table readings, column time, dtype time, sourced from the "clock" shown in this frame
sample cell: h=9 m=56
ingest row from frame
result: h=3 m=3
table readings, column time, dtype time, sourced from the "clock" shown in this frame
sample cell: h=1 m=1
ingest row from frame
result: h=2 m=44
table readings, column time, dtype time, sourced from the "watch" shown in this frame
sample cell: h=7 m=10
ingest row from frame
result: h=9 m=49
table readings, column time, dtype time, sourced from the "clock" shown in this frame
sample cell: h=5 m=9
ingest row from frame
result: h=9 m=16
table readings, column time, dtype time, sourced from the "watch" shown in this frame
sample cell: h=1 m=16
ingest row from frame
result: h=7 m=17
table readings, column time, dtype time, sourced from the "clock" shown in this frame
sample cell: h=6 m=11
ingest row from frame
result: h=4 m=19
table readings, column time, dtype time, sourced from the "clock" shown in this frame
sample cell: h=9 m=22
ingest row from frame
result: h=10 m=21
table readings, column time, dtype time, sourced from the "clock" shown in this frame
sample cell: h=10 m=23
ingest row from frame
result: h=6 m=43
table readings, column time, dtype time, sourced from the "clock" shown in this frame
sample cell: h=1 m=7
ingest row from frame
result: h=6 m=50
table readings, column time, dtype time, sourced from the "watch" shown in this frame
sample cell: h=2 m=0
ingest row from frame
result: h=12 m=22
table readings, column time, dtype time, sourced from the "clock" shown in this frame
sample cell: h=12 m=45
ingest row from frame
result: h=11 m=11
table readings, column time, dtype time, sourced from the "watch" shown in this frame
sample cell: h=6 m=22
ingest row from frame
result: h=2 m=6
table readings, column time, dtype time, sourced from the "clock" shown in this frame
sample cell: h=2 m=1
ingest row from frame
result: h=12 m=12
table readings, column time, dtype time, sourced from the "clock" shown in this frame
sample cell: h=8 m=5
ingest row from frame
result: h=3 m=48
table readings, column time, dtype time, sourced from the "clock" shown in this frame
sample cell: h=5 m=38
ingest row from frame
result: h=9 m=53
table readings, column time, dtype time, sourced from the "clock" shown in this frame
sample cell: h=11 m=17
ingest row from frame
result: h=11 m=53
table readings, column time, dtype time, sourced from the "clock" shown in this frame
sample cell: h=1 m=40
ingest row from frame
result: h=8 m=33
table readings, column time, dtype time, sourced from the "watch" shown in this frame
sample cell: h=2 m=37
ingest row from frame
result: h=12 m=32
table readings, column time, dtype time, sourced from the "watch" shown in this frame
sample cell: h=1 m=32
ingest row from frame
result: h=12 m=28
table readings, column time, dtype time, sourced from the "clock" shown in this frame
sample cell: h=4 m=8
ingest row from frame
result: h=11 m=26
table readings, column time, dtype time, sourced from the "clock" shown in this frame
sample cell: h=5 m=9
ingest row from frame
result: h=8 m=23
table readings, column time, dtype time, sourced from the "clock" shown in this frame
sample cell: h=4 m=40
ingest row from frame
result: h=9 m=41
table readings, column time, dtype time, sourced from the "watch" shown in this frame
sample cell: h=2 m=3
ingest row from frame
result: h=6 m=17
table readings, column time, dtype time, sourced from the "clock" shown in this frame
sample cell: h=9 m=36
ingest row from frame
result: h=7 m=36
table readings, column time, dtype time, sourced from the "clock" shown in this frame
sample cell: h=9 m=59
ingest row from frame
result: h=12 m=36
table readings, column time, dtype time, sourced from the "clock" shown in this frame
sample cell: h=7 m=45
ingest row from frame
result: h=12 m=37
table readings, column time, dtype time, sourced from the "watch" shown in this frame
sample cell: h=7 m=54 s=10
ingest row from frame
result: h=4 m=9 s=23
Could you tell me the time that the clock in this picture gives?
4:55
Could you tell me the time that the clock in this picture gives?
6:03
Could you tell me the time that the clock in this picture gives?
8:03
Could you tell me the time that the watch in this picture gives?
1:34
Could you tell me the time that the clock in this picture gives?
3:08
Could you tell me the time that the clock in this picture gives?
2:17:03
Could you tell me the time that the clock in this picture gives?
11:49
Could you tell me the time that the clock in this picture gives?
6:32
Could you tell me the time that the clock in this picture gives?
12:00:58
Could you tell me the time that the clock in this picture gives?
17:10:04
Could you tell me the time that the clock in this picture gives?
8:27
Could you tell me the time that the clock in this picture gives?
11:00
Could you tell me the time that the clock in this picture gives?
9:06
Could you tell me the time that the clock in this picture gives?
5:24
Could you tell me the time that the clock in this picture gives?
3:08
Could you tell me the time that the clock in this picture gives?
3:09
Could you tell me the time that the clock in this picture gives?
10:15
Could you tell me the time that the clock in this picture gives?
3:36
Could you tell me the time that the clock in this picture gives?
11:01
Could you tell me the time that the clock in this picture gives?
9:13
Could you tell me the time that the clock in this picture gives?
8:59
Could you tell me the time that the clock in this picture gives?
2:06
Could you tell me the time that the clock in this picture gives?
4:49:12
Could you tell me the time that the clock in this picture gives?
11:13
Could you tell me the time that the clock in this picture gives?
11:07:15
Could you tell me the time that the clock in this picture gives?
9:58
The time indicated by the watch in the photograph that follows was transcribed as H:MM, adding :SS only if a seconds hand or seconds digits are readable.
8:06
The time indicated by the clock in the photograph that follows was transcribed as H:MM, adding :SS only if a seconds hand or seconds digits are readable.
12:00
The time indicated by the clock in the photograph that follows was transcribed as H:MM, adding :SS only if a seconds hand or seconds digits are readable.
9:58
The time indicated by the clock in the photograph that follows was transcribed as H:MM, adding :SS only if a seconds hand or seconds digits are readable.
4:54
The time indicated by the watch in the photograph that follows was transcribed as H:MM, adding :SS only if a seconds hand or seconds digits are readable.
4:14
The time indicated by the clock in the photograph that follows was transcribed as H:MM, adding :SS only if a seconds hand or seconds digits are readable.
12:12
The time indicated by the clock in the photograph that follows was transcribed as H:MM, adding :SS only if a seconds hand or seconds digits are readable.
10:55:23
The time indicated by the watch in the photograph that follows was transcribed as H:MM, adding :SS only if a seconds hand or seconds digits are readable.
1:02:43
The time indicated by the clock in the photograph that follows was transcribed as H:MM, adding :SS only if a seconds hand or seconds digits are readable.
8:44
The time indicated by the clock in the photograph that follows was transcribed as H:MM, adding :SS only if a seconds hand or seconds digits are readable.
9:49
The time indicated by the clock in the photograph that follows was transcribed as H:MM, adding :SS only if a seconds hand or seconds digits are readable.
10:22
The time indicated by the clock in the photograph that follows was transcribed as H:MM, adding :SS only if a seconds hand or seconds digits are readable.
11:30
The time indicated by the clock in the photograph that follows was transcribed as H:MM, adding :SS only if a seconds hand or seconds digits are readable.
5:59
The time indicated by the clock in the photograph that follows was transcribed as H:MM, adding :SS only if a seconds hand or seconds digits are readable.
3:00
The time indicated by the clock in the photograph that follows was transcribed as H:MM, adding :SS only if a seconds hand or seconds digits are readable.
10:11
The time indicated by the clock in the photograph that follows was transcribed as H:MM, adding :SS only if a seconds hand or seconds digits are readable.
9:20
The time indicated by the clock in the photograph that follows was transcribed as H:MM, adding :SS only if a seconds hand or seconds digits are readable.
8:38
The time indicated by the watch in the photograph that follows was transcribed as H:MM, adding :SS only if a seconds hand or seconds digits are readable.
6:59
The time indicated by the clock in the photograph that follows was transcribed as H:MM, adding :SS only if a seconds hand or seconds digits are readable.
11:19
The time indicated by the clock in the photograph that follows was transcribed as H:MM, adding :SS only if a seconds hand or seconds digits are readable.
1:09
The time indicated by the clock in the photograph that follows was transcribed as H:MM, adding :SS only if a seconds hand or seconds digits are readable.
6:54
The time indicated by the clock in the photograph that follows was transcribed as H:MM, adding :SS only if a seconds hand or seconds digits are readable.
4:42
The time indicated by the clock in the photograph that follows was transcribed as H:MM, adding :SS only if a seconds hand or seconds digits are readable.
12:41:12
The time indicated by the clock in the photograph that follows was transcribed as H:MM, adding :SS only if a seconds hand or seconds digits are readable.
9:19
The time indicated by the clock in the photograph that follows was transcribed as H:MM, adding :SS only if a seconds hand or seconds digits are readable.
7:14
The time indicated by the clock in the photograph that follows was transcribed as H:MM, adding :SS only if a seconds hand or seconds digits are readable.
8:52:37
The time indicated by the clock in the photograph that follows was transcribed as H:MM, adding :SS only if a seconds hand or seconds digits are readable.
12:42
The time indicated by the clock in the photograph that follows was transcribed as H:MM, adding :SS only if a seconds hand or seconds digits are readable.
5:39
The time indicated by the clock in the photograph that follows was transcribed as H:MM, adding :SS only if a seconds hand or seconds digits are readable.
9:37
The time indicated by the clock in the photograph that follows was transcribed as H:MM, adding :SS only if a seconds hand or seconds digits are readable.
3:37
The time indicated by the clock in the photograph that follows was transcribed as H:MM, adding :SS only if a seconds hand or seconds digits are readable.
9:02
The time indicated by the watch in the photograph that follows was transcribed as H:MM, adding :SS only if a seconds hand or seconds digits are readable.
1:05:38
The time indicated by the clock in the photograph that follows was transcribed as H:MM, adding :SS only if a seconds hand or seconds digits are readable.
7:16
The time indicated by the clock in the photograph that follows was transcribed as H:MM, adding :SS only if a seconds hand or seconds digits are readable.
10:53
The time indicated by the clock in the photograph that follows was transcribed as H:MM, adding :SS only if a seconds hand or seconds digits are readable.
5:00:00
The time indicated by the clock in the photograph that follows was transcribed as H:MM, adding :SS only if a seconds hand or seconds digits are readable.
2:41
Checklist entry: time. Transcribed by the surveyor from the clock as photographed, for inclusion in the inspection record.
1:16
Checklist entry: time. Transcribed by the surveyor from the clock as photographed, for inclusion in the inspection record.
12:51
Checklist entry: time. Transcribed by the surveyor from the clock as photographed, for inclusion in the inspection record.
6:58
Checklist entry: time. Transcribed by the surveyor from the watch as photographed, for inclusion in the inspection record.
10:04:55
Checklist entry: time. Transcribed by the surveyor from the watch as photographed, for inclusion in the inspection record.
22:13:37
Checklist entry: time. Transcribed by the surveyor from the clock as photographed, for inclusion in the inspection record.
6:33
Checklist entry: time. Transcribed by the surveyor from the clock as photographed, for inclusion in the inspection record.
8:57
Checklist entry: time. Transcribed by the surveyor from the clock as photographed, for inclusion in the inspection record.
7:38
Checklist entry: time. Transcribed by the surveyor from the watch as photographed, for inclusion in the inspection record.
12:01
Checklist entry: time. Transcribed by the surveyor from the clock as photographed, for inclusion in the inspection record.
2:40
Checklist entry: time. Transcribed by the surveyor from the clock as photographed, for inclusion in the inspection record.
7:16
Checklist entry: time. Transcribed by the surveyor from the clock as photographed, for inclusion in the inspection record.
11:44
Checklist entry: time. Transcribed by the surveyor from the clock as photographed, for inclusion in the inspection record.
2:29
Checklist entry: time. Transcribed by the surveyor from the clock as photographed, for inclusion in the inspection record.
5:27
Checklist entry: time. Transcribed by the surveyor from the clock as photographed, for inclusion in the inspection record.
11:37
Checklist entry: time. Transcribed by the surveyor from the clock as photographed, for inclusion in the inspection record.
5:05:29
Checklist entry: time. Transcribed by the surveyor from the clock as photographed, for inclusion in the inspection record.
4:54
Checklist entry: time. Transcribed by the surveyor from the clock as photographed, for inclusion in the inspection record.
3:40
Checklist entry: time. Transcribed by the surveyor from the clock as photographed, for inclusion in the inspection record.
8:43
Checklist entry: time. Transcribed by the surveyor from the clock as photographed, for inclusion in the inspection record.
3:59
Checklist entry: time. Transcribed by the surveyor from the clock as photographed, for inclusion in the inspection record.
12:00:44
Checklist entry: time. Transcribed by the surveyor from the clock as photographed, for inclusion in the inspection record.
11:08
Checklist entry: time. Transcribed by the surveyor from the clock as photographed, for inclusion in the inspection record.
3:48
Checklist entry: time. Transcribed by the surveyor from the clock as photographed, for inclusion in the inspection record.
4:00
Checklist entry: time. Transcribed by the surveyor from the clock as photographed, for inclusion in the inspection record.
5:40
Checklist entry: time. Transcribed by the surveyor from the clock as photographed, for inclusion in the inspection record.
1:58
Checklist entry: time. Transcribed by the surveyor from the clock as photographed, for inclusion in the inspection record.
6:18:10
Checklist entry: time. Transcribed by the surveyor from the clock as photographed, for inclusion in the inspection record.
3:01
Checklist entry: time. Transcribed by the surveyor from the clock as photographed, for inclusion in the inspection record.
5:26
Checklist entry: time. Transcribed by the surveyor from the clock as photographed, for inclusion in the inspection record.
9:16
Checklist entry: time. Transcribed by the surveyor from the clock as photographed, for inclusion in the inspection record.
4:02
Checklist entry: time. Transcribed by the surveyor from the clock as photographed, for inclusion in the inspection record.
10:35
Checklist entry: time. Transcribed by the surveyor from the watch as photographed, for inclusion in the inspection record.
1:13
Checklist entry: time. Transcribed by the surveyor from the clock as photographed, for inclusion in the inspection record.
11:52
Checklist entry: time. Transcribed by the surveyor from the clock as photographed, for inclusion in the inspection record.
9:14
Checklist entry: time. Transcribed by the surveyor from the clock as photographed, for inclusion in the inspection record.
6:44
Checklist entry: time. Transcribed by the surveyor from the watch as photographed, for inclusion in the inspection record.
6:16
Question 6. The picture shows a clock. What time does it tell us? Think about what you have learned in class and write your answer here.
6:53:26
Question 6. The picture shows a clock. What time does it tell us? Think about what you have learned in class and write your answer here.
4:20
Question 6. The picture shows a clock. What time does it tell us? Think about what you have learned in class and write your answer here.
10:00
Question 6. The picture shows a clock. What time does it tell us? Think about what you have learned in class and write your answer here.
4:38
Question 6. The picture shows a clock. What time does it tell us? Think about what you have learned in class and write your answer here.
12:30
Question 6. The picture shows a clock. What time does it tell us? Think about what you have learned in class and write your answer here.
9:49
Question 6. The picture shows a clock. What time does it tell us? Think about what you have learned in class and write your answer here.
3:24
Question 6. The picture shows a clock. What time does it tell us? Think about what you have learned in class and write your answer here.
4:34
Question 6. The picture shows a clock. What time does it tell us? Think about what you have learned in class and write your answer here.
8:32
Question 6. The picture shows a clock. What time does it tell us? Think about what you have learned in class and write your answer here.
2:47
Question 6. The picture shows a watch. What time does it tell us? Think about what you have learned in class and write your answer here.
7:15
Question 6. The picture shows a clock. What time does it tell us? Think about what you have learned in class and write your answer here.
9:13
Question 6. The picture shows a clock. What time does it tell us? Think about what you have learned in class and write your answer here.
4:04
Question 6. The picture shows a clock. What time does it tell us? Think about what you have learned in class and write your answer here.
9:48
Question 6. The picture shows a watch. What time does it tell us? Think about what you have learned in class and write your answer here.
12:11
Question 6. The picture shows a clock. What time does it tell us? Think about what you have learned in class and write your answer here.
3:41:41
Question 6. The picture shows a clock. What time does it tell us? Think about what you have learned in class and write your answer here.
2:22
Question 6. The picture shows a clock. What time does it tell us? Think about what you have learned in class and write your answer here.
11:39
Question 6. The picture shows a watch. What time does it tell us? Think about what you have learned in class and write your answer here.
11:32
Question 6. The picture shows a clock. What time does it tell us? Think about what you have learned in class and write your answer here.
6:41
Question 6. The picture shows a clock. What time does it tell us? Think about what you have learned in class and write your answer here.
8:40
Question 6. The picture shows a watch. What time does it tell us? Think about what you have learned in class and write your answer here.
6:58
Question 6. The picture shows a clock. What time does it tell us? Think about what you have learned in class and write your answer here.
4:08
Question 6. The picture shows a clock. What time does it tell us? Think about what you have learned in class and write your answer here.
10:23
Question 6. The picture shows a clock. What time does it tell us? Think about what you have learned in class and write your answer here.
★ ★ ★
* Required work:
Set down, unchanged, the lines from the start of the items through the line containing "result: h=2 m=6", including that line.

* The answer:
table readings, column time, dtype time, sourced from the "clock" shown in this frame
sample cell: h=9 m=56
ingest row from frame
result: h=3 m=3
table readings, column time, dtype time, sourced from the "clock" shown in this frame
sample cell: h=1 m=1
ingest row from frame
result: h=2 m=44
table readings, column time, dtype time, sourced from the "watch" shown in this frame
sample cell: h=7 m=10
ingest row from frame
result: h=9 m=49
table readings, column time, dtype time, sourced from the "clock" shown in this frame
sample cell: h=5 m=9
ingest row from frame
result: h=9 m=16
table readings, column time, dtype time, sourced from the "watch" shown in this frame
sample cell: h=1 m=16
ingest row from frame
result: h=7 m=17
table readings, column time, dtype time, sourced from the "clock" shown in this frame
sample cell: h=6 m=11
ingest row from frame
result: h=4 m=19
table readings, column time, dtype time, sourced from the "clock" shown in this frame
sample cell: h=9 m=22
ingest row from frame
result: h=10 m=21
table readings, column time, dtype time, sourced from the "clock" shown in this frame
sample cell: h=10 m=23
ingest row from frame
result: h=6 m=43
table readings, column time, dtype time, sourced from the "clock" shown in this frame
sample cell: h=1 m=7
ingest row from frame
result: h=6 m=50
table readings, column time, dtype time, sourced from the "watch" shown in this frame
sample cell: h=2 m=0
ingest row from frame
result: h=12 m=22
table readings, column time, dtype time, sourced from the "clock" shown in this frame
sample cell: h=12 m=45
ingest row from frame
result: h=11 m=11
table readings, column time, dtype time, sourced from the "watch" shown in this frame
sample cell: h=6 m=22
ingest row from frame
result: h=2 m=6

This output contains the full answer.